[Given entries — start]
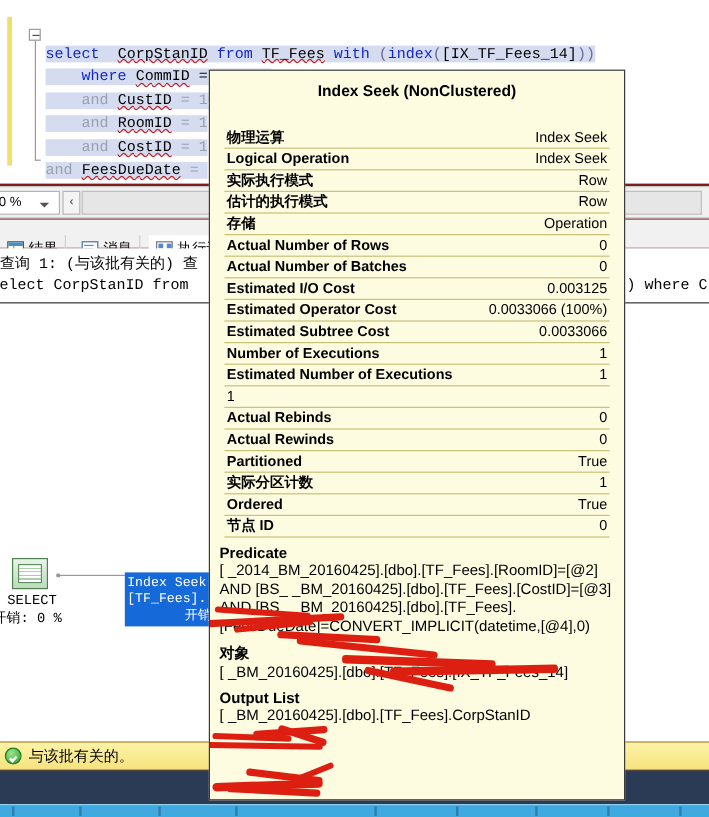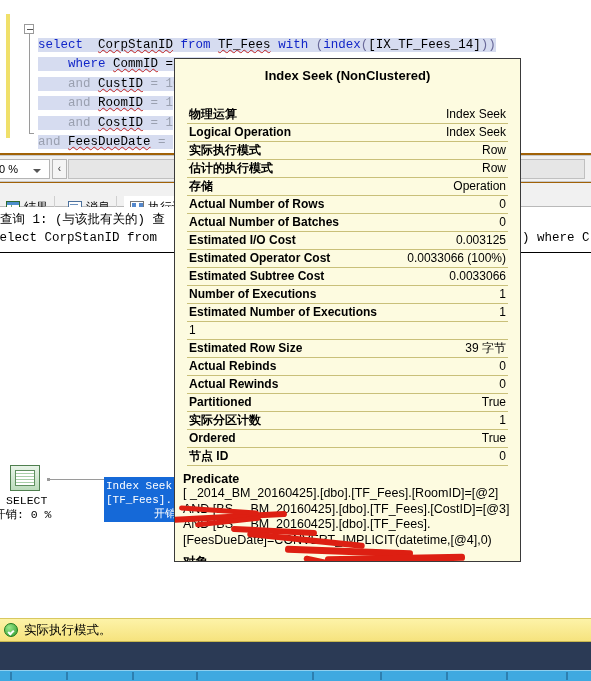--- a/index.html
+++ b/index.html
@@ -6,21 +6,21 @@
   html, body {
     margin: 0; padding: 0;
     width: 591px; height: 681px;
     overflow: hidden;
     font-family: "Liberation Sans", sans-serif;
     background: #ffffff;
   }
   #root {
     position: relative;
     width: 591px; height: 681px;
-    background: #a16207;
+    background: #7f1d1d;
   }
 
   
   .editor-pane {
     position: absolute; left: 0; top: 0; width: 591px; height: 153px;
     background: #ffffff;
     overflow: hidden;
   }
   .editor-gutter-bar {
     position: absolute; left: 6px; top: 14px; width: 4px; height: 124px;
@@ -227,21 +227,21 @@
     background: #3fa9e0;
     border-top: 1px solid #8fd0ef;
   }
   .taskbar-tick {
     position: absolute; top: 1px; width: 2px; height: 8px;
     background: #2d7fb0;
   }
 
   
   .tooltip {
-    position: absolute; left: 174px; top: 58px; width: 347px; height: 504px;
+    position: absolute; left: 174px; top: 58px; width: 347px; height: 609px;
     background: #fdfbe0;
     border: 1px solid #3a3a3a;
     overflow: hidden;
     font-size: 11.5px;
     color: #000000;
   }
   .tt-title {
     text-align: center;
     font-weight: bold;
     font-size: 13px;
@@ -329,21 +329,21 @@
 
     <div class="node-seek">
       <div>Index Seek</div>
       <div>[TF_Fees].</div>
       <div class="l3">开销</div>
     </div>
   </div>
 
   <div class="status-bar">
     <span class="status-ico"></span>
-    <span class="status-text">实际执行模式。</span>
+    <span class="status-text">与该批有关的。</span>
   </div>
 
   <div class="desktop"></div>
   <div class="taskbar">
     <span class="taskbar-tick" style="left:10px;"></span>
     <span class="taskbar-tick" style="left:66px;"></span>
     <span class="taskbar-tick" style="left:132px;"></span>
     <span class="taskbar-tick" style="left:196px;"></span>
     <span class="taskbar-tick" style="left:312px;"></span>
     <span class="taskbar-tick" style="left:380px;"></span>
@@ -400,24 +400,20 @@
         <div class="tt-row">
           <span class="k">Number of Executions</span>
           <span class="v">1</span>
         </div>
         <div class="tt-row">
           <span class="k">Estimated Number of Executions</span>
           <span class="v">1</span>
         </div>
         <div class="tt-row">
           <span class="v">1</span>
-        </div>
-        <div class="tt-row">
-          <span class="k">Estimated Row Size</span>
-          <span class="v">39 字节</span>
         </div>
         <div class="tt-row">
           <span class="k">Actual Rebinds</span>
           <span class="v">0</span>
         </div>
         <div class="tt-row">
           <span class="k">Actual Rewinds</span>
           <span class="v">0</span>
         </div>
         <div class="tt-row">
[Given entries — finish]
Try it:
If a line contains the word "solid", it counts; say how many such lines there are in the data above, and nothing else.

Completed exercise:
2